Kashmir must harness the power of its most famous and sweetest produce to be counted as one of the major contributors to the country’s GDP
The Prime Minister’s target of a US $5 trillion economy is ambitious, not audacious. The seeds of this thought were planted in the PM’s mind by B.V.R. Subrahmanyam, the chief secretary of Jammu and Kashmir. So said the PM at a meeting in Srinagar on February 3, 2019. Apparently, it was in Davos that he told the PM that India will be a $3 trillion economy in 2020 and should aspire to be a “$5T” economy by 2024-25. It clicked. And the rest, as they say, will become history. If it is played right.

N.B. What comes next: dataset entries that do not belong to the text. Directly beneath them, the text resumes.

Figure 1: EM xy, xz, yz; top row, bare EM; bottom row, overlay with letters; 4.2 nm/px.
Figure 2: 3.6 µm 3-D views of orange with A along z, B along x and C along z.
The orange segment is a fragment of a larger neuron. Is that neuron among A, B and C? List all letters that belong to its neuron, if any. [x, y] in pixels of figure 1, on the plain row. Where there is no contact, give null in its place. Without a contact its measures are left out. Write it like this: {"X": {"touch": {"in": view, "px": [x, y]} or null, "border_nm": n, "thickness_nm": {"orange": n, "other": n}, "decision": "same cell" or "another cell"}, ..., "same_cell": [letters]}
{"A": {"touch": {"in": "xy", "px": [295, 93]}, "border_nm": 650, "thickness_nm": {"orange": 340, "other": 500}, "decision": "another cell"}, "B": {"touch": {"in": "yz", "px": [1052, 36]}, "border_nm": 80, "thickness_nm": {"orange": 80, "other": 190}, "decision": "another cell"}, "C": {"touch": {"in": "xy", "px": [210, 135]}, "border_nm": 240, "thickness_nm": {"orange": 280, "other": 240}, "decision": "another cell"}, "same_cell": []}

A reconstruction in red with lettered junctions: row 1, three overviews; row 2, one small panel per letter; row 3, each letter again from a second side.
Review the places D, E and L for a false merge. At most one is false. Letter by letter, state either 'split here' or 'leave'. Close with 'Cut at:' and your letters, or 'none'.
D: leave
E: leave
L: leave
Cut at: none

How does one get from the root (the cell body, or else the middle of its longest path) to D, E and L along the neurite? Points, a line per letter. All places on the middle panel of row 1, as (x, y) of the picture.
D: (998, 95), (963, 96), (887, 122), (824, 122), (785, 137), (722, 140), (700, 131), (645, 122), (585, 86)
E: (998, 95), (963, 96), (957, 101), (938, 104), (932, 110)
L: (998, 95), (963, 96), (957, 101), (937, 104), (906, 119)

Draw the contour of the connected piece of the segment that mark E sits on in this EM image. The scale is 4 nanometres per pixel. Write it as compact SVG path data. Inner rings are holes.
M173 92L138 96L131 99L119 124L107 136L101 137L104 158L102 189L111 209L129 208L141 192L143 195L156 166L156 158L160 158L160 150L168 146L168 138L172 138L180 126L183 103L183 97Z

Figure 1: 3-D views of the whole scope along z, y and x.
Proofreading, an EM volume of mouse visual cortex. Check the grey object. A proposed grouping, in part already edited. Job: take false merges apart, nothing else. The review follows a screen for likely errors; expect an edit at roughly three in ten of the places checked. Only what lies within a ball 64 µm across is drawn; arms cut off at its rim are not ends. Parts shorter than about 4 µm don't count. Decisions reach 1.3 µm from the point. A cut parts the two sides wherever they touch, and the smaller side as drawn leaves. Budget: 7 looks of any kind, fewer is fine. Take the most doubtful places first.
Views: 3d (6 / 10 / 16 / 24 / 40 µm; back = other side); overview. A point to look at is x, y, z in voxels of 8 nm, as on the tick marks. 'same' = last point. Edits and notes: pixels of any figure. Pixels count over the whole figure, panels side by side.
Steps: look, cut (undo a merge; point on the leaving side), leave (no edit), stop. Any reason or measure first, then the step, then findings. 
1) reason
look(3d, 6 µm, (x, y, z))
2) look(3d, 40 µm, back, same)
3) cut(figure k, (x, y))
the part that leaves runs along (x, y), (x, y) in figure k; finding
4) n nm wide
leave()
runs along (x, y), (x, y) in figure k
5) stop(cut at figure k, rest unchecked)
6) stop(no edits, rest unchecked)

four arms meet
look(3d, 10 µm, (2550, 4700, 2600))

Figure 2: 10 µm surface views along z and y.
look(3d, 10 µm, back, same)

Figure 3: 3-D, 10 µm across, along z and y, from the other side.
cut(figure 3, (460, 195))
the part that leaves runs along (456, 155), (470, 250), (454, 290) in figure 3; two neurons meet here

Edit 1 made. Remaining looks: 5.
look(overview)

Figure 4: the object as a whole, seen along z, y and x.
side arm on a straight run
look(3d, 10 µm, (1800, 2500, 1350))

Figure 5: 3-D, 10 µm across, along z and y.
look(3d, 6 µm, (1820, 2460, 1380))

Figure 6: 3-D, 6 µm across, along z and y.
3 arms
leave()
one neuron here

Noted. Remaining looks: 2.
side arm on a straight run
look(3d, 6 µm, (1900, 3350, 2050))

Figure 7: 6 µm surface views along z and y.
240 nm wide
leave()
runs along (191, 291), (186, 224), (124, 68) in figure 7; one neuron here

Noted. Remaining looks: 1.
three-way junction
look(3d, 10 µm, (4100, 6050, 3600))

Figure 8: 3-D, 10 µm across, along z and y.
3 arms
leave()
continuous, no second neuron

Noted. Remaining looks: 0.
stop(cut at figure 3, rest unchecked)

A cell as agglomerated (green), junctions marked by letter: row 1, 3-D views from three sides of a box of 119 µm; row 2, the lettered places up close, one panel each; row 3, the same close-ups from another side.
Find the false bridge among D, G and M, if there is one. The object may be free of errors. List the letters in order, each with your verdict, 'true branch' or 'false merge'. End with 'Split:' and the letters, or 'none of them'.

Normally, neither politicians nor policy-makers see state economies as principal actors in the gross domestic product (GDP) growth process. With GDP being a national macroeconomic statistic, the states and their contributions get subsumed. The fact is that the country’s GDP is—and is estimated as —an aggregation of the state domestic product (SDP). Yet, when the GDP target and policies to achieve it are finalised, the potential of individual state economies is not really discussed. Indeed, states and state actors have to be the principal players, indeed drivers, in the $5T game. The Centre can provide the enabling conditions.
To give an example of how much one state can contribute let us look at the state which is not on the radar of growth and development of either economic policy-makers or the political leadership or even the public: Jammu and Kashmir. All that needs to be done in the state is to pick the low-hanging fruit, literally!